Bismarck Tribune editorial: Wind projects encountering more hurdles

November 7, 2019

Getting proposed wind farms spinning in North Dakota isn’t as easy as in the past, and it’s likely to get more difficult. There are growing concerns about the projects, ranging from the impact on the viewshed to the noise created by the turbines...

The Laborers District Council of Minnesota and North Dakota raised another issue at then PSC meeting. The union wants the commission to require the companies to report the number of local and nonlocal workers used to construct wind farms.

The union released a report last month that estimates 14% of construction jobs on recent wind farm projects in the state were filled by North Dakota-based workers. It’s not unusual for companies to use the same traveling workers on projects.

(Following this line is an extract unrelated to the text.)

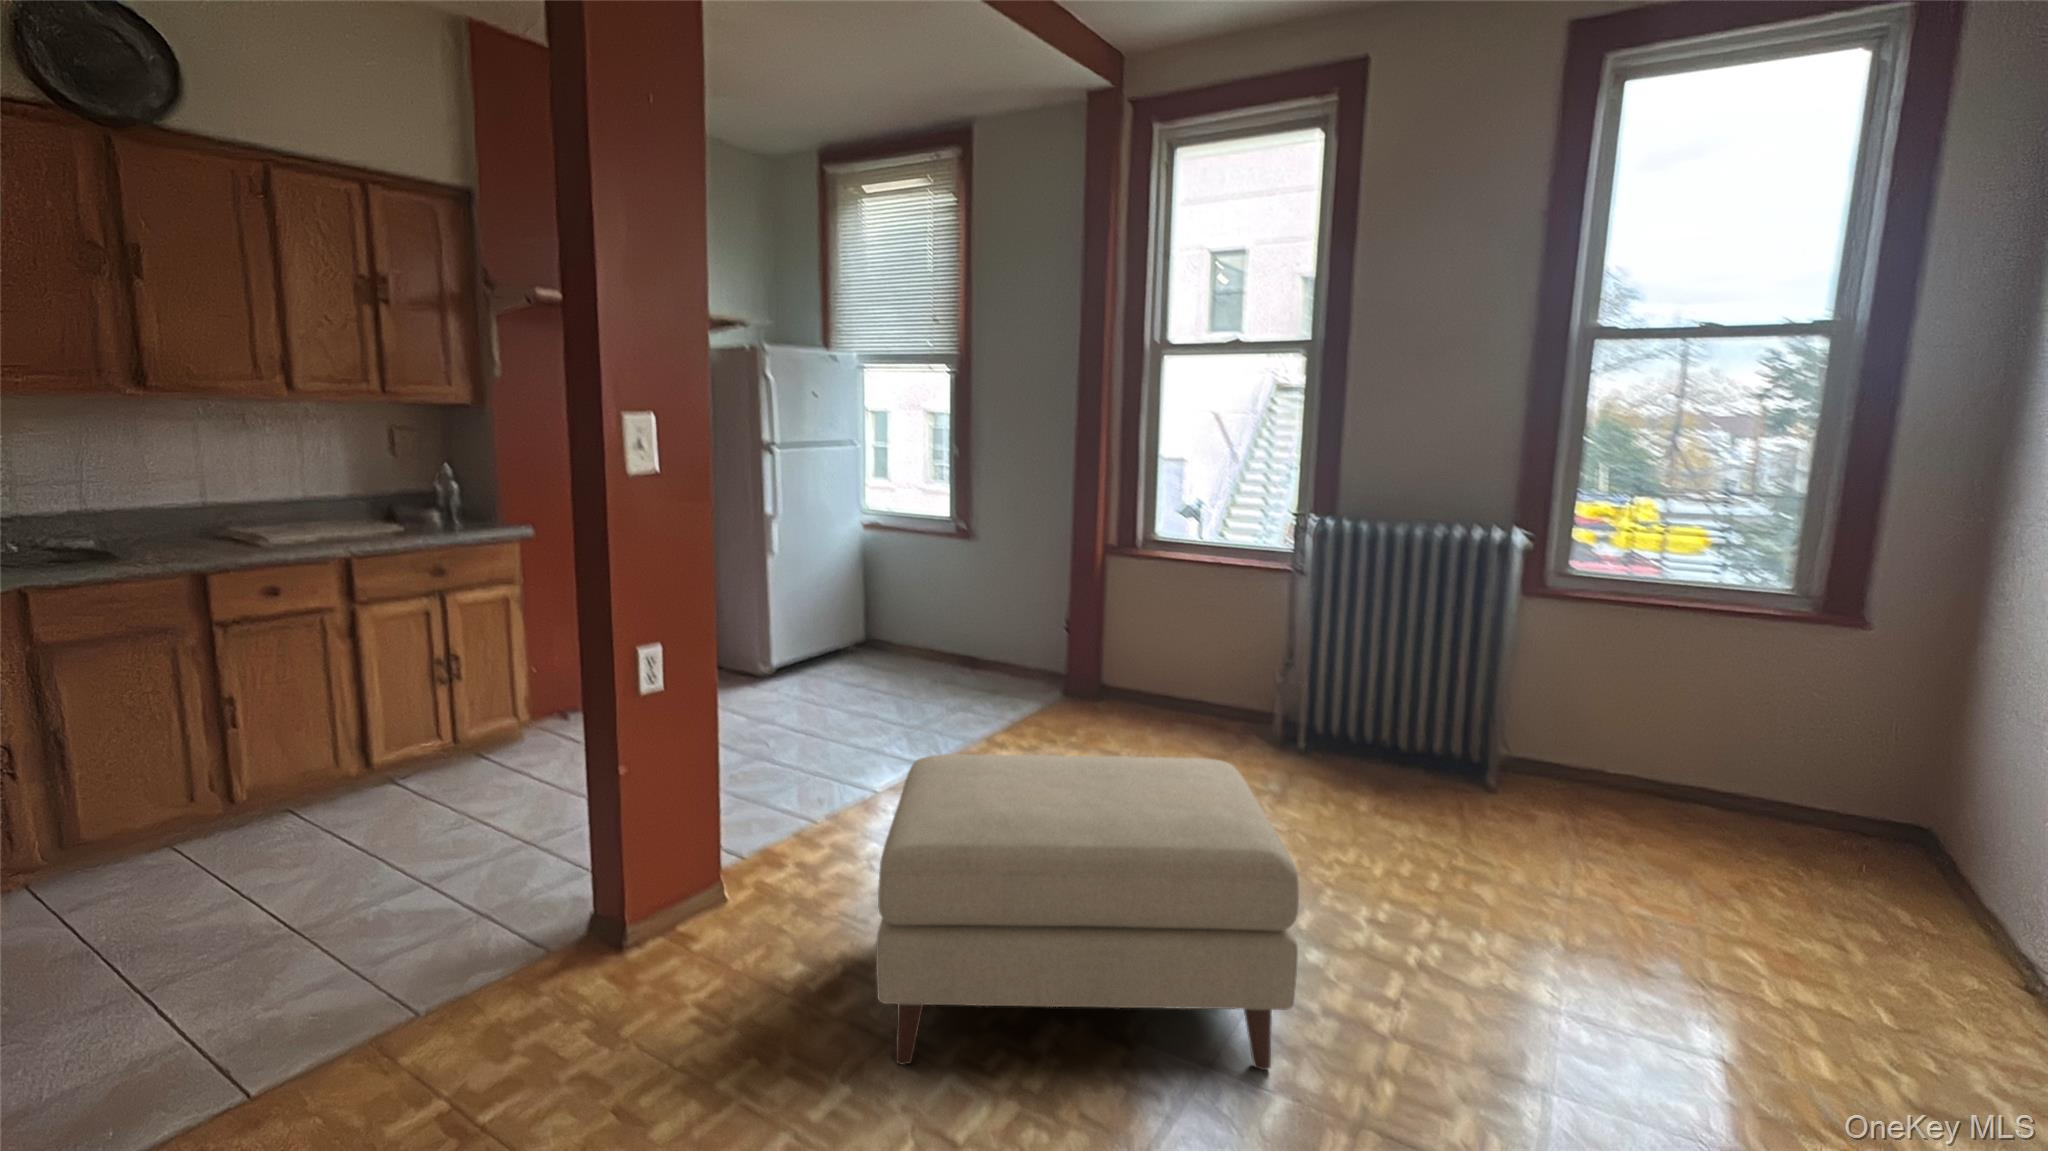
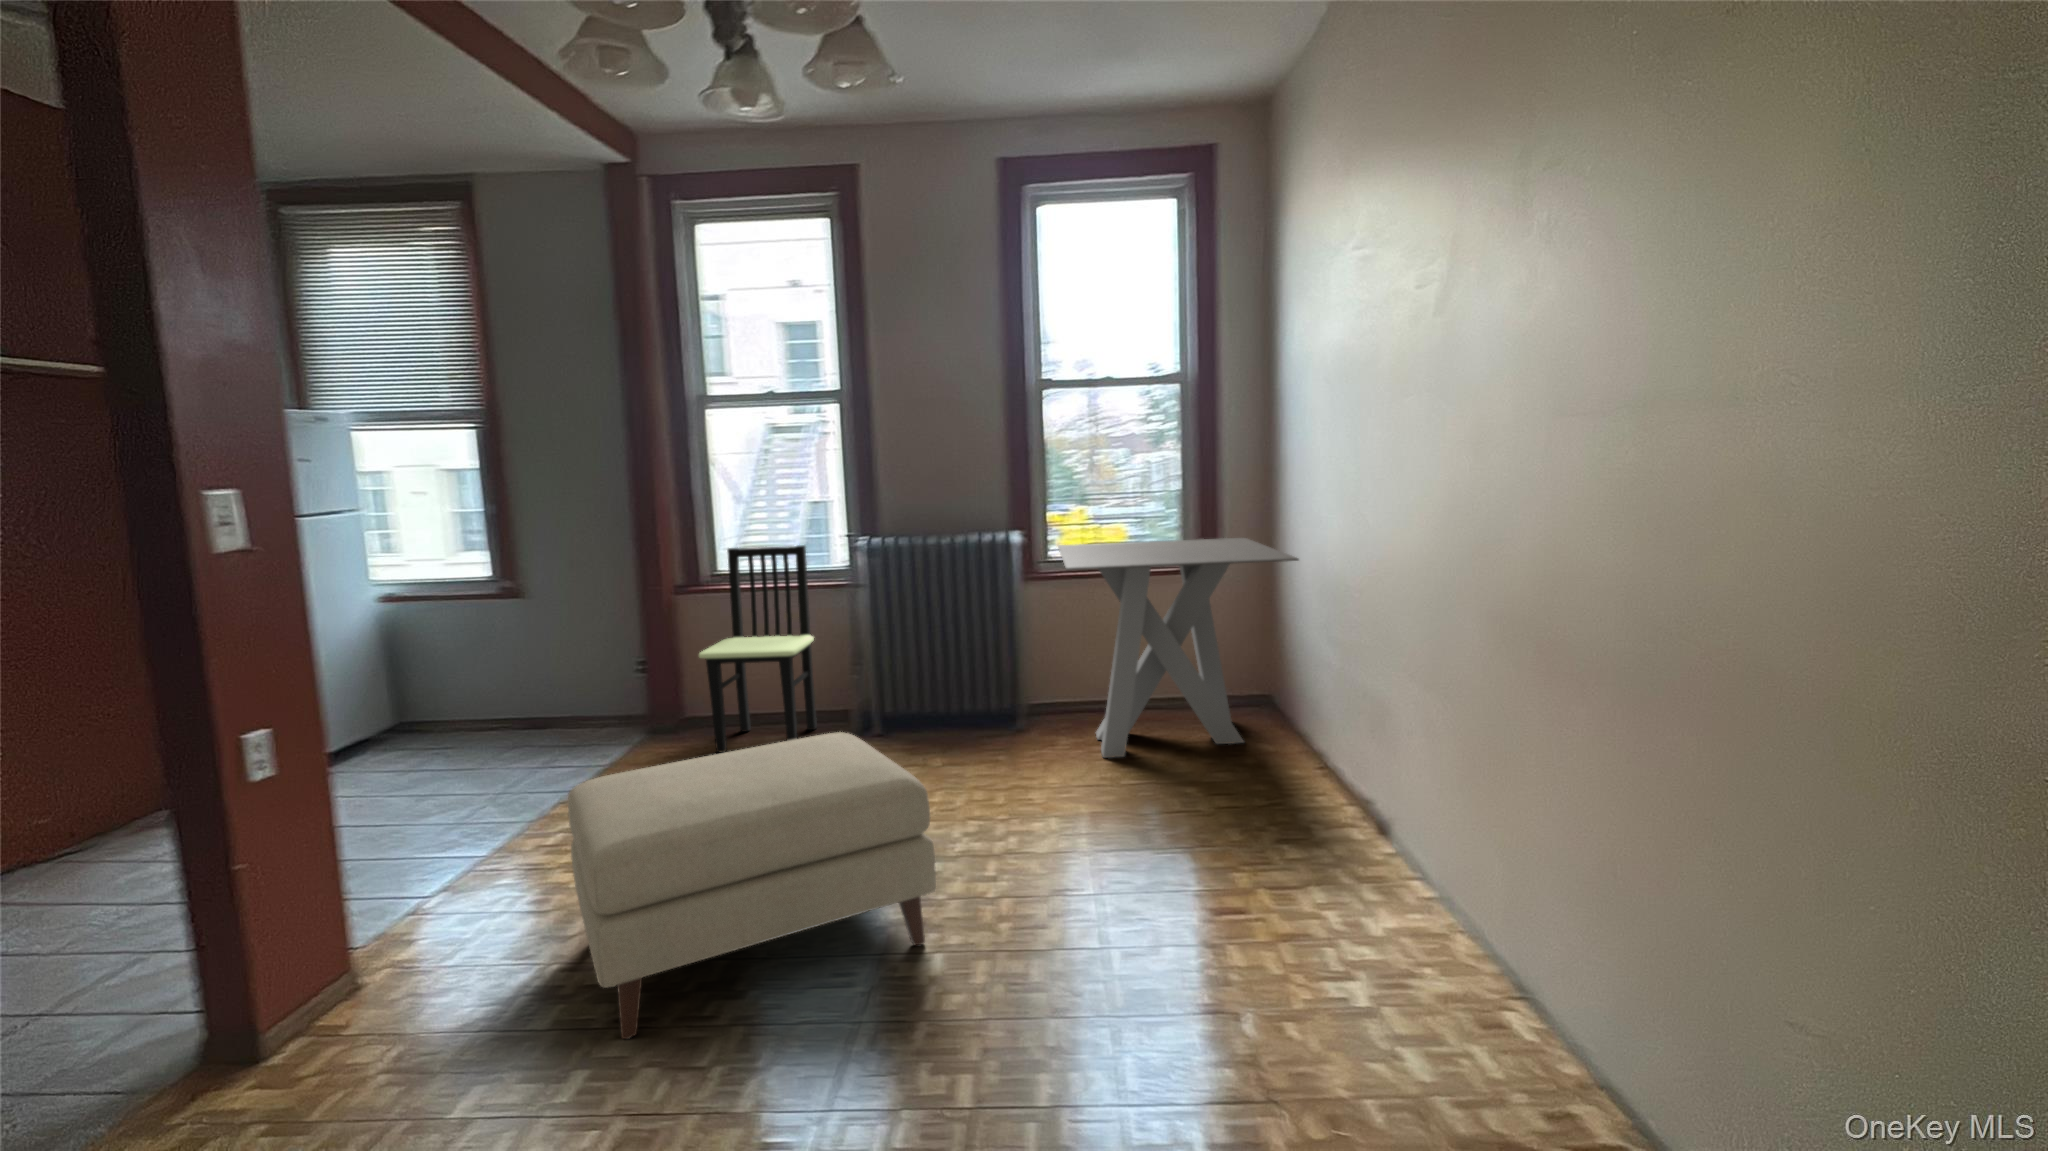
dining chair: none [1115,512,1250,750] -> present [699,545,817,752]
dining table: none [1583,555,2037,897] -> present [1058,538,1299,758]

This is often cheaper.

While there was understanding from the commission, commissioners suggested it might be more appropriate for the Legislature, Department of Commerce or Job Service North Dakota to adopt the reporting requirement.

The Tribune believes the use of more North Dakota workers would be financially beneficial to the state.

Whatever the outcome of the Ruso Wind request before the PSC, it’s apparent future wind projects in the state will face more hurdles in the future. That’s OK. While wind farms provide a source of renewal energy, they also have drawbacks. Thorough hearings are needed before the turbines are allowed to dot the landscape.